- BRIEF 1
Please render this sentence from the watercraft patent excerpt in Spanish: "As a result, the seat has a narrow width which improves the rider's comfort."
- BRIEF 2
In the watercraft patent excerpt, list each distinct part reference numeral in the paragraph that begins "The step surfaces 156 terminate," along with the name it is given there.
- BRIEF 3
Carry the watercraft patent excerpt forward from the point where it stops.

- DOCUMENT SECTION
As best seen in FIG. 10, the rider's area 26b includes the seat 28b that is situated atop a rider pedestal portion of the upper deck 16b that is indicated by the reference numeral 150 and defines the inner walls 152 of the foot areas 38b. These walls 152 extend upwardly and inwardly from the foot areas 38b at an angle β from a vertical axes V which extends upwardly parallel to the vertical center line of the watercraft 10b. The angle β typically falls in the range of 3-10 degrees in the practice of the invention. As a result, the seat has a narrow width which improves the rider's comfort. It also makes it easier for the rider to shift his or her weight.

Angularly-oriented step surfaces or foot steps 156 extend outwardly and upwardly from the lower edges 160 of the walls 152 at an angle a from the horizontal axis H and serve as footrest for the rider or riders to place their feet when operating the watercraft 10b. The angle a desirably is about 5° though it is understood that other values for angle α may be employed in the practice of the invention.

The step surfaces 156 terminate at lower edges 162 of the outer walls 158 which extend upwardly and include the inner walls of the raised gunnels 36b. It is also understood that the foot steps 156 also can include included segments 164 which have a greater angular orientation than the foot step near the pedestal wall lower edge 160. FIG. 10 illustrates the angular segments 164 in phantom line. These outer inclined segments 164 also can be used with generally horizontal foot steps. The greater angular orientation gives the rider additional leverage when leaning the watercraft in a turn.

In addition to the enhancing the riders leverage on the watercraft, the angular orientation of the foot steps 156 also direct any water W within the foot areas 38b toward the pedestal walls 152, as schematically illustrated in FIG. 10. As a result, the outer portion of the foot steps 156 tend remain uncovered by water to enhance the rider's control of the watercraft 10. The rider's foot is less likely to slip on the relatively dry outer portion of the foot step 156.

The angularly oriented seat pedestal sidewalls 152 and foot areas 156 allow the rider of the watercraft 10b to apply greater leverage when maneuvering the watercraft 10b by positioning the rider's legs and feet at an orientation that is more suitable for maneuvering the watercraft. Thus, greater control of the watercraft is achieved resulting in more vigorous ride for the rider or riders.

Although this invention has been described in terms of certain preferred embodiments, other embodiments apparent to those of ordinary skill in the art are also within the scope of this invention. Accordingly, the scope of the invention is intended to be defined only by the claims that follow.

Claims (53)

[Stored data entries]
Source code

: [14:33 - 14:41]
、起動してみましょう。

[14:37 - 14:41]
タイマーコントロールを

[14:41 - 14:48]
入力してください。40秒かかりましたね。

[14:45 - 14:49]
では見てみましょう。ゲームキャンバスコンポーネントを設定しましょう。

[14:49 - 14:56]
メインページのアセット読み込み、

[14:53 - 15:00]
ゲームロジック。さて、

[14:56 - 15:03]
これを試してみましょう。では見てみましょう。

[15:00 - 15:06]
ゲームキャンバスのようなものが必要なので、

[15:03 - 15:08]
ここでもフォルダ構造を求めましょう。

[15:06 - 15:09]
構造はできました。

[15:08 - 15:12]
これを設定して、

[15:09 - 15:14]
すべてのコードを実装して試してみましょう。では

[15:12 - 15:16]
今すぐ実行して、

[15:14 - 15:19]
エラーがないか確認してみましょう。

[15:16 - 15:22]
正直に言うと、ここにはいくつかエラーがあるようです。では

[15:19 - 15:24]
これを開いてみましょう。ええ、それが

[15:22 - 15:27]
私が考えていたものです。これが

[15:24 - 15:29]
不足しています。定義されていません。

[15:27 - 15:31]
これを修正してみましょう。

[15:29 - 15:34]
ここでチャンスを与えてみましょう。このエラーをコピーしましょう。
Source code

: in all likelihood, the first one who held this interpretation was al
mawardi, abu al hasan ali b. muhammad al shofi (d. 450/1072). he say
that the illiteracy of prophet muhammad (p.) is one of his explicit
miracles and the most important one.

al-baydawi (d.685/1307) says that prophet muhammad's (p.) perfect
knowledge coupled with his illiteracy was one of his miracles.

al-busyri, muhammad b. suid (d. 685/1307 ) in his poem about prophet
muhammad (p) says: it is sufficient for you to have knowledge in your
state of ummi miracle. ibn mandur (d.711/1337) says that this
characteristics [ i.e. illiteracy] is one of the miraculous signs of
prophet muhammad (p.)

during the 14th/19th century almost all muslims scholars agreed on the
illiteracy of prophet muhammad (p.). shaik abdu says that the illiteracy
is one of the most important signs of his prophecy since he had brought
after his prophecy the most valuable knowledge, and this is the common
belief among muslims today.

- RESULT 1
Como resultado, el asiento tiene un ancho reducido que mejora la comodidad del conductor.

- RESULT 2
156: step surfaces (also called foot steps)
162: lower edges
158: outer walls
36b: raised gunnels
164: included segments (angular segments)
160: pedestal wall lower edge

- RESULT 3
What is claimed is:
1. A small watercraft comprising a hull formed by an upper deck and a lower hull, the lower hull including a pair of inclined sections arranged generally in a V-shape, the inclined sections extending from a bow of the watercraft toward a transom of the watercraft, and first and second steppers being formed in the lower hull with first and second stepper areas being formed on the aft side of the first and second stepper respectively, and a propulsion device carried by the hull, the propulsion device including an inlet opening arranged on the underside of the lower hull, the first and second steppers being formed in the lower hull between a fore end of the inlet opening of the propulsion device and the transom of the watercraft.
2. A small watercraft as in claim 1, wherein a height of the second stepper is greater than a height of the first stepper.
3. A small watercraft as in claim 1, wherein a width of the first stepper is greater than a width of the second stepper.
4. A small watercraft as in claim 1, wherein the first stepper extends upwardly in a direction normal to the aft ends of the inclined sections.
5. A small watercraft as in claim 4, wherein the second stepper extends upwardly in a direction generally parallel to the direction in which the first stepper extends.
6. A small watercraft as in claim 1, wherein a channel formed in the lower hull bisects the first and second steppers and the first stepper area.
7. A small watercraft as in claim 6, wherein one side of the first stepper area lies generally parallel to an aft portion of the corresponding inclined section of the lower hull, and the other side of the first stepper area lies generally parallel to an aft portion of the other corresponding inclined section of the lower hull.
8. A small watercraft as in claim 1, wherein the first stepper area lies generally normal to the first and second steppers.
9. A small watercraft as in claim 1, wherein the surface area of the second stepper area is smaller than the surface area of the first stepper area.
10. A small watercraft as in claim 1, wherein a channel bisects at least the second stepper area and the transom includes a rounded lower end portions which blend into the second stepper area on either side of the channel.
11. A small watercraft as in claim 1, wherein a length of the first stepper area generally equals to a length of the second stepper area.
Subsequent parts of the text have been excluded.